WHAT IS REQUIRED
Gather every line of the data below that contains the string "DeAG", and copy each one in full. Case counts: a line matches only if its capital and lowercase letters agree with the string.

RECORDS SHOWN

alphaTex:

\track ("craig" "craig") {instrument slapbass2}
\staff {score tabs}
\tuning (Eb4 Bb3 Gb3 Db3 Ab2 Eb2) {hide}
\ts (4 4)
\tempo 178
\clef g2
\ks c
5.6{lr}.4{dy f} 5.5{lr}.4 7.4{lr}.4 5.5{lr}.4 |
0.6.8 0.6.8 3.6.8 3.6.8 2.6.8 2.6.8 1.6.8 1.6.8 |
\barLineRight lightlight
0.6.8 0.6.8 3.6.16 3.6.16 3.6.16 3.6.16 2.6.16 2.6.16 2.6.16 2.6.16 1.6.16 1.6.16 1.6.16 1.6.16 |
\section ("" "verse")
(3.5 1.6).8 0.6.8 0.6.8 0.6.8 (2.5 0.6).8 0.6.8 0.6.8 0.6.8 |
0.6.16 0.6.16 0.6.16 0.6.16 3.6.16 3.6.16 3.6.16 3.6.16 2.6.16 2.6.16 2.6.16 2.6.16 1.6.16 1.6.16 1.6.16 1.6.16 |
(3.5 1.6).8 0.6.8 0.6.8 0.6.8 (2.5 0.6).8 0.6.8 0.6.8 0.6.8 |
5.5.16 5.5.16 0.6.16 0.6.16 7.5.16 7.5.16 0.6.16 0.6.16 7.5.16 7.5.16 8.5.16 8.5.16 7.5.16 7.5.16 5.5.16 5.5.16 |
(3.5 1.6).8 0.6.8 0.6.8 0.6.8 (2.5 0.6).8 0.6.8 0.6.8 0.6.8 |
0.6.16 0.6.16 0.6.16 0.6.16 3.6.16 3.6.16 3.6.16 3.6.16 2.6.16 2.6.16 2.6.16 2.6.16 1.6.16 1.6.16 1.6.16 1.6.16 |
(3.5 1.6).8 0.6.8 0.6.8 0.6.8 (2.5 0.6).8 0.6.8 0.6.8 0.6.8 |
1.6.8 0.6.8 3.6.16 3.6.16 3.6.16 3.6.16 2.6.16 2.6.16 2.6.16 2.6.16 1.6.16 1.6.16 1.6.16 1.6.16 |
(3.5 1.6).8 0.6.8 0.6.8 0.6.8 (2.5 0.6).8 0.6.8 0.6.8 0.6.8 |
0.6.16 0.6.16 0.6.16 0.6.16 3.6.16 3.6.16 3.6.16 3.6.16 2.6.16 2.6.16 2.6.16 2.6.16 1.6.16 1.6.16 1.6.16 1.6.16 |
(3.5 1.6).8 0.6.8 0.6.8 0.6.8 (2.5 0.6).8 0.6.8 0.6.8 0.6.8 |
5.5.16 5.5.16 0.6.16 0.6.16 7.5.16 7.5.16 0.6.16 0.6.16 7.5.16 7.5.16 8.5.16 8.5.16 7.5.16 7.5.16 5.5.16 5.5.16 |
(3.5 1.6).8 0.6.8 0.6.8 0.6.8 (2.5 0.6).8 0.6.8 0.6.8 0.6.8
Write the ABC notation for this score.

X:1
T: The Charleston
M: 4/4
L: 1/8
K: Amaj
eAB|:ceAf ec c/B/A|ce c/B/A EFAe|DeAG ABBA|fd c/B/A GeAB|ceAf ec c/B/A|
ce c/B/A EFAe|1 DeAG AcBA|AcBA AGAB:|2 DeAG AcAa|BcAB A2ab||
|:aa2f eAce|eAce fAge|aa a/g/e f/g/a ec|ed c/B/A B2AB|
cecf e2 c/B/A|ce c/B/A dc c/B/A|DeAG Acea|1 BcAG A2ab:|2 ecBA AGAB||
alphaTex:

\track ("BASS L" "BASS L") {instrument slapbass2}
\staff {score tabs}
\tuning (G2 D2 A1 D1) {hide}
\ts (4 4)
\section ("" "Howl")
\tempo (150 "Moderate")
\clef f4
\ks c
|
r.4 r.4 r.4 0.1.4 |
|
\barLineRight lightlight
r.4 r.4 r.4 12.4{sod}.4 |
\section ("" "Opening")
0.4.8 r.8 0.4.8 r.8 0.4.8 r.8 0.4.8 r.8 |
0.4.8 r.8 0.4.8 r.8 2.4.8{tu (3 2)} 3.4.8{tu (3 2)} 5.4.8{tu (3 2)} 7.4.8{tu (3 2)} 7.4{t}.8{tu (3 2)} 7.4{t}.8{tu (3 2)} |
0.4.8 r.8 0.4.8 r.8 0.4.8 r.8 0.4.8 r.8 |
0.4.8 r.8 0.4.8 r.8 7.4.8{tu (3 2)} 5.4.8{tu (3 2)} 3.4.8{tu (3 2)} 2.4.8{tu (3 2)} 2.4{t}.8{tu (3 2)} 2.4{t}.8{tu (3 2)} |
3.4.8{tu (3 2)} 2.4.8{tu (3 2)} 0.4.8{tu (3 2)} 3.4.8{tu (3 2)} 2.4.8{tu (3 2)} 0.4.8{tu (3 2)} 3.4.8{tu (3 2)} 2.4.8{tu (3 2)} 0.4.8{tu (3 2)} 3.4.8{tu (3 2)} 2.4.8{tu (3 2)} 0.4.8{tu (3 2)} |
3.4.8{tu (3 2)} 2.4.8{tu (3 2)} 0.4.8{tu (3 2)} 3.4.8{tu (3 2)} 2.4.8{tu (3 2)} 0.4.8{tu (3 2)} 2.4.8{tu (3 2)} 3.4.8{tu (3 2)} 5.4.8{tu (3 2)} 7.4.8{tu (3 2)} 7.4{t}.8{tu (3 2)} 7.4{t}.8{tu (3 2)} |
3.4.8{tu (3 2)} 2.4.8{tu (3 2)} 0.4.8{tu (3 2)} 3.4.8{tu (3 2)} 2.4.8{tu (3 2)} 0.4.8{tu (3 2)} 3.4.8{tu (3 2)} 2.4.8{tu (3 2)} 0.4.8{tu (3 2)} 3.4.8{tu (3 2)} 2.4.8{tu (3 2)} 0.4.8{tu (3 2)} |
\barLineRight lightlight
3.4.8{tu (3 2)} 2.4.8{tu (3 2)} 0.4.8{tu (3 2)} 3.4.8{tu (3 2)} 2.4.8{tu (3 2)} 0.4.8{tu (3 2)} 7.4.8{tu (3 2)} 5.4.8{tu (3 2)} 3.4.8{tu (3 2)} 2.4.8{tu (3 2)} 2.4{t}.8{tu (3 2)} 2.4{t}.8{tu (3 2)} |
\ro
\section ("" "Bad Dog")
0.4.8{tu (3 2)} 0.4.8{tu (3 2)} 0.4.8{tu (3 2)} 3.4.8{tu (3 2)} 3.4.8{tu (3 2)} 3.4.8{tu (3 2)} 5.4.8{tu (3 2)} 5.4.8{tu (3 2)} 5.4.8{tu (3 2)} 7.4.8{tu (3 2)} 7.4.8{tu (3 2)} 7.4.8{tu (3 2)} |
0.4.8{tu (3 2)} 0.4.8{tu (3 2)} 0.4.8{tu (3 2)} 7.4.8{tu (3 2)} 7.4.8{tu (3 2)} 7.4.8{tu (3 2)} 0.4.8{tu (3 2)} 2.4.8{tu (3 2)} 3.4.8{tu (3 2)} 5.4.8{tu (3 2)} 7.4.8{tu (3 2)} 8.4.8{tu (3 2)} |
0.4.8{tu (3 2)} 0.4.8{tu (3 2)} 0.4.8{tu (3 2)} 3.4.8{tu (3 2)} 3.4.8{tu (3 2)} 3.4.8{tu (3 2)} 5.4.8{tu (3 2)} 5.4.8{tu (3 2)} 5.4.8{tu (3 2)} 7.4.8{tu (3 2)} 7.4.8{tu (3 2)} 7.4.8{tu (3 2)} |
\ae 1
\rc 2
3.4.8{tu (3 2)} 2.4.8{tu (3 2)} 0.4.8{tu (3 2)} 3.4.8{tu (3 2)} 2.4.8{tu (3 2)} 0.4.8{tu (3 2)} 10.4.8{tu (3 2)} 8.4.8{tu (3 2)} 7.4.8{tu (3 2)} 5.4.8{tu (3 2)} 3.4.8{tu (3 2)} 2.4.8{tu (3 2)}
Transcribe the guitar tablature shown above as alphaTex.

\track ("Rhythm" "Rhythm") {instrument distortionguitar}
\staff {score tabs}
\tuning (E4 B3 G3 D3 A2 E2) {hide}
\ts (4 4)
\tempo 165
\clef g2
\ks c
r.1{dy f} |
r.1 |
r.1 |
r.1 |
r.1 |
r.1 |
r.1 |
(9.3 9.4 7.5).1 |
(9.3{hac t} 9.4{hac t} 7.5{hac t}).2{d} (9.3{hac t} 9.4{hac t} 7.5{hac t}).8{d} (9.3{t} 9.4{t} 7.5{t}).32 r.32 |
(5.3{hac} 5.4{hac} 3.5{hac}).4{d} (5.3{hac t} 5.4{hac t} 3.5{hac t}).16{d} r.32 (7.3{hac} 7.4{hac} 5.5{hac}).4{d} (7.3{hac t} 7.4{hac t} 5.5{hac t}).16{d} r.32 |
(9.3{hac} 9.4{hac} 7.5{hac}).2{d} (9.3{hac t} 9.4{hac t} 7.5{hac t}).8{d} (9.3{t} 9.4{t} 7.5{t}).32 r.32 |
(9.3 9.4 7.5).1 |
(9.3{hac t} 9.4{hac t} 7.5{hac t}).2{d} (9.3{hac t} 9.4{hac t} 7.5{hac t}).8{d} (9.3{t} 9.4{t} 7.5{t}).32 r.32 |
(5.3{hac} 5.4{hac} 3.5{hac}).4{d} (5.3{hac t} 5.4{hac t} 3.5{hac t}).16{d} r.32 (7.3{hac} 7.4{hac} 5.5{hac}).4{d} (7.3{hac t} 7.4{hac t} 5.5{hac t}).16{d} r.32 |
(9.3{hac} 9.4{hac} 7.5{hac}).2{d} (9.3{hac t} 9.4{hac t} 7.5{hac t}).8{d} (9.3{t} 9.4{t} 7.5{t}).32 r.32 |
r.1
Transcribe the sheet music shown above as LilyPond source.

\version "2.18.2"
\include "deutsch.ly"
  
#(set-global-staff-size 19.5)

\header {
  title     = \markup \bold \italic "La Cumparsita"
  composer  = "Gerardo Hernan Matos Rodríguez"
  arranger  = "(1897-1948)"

RESULT OF THIS EXERCISE
eAB|:ceAf ec c/B/A|ce c/B/A EFAe|DeAG ABBA|fd c/B/A GeAB|ceAf ec c/B/A|
ce c/B/A EFAe|1 DeAG AcBA|AcBA AGAB:|2 DeAG AcAa|BcAB A2ab||
cecf e2 c/B/A|ce c/B/A dc c/B/A|DeAG Acea|1 BcAG A2ab:|2 ecBA AGAB||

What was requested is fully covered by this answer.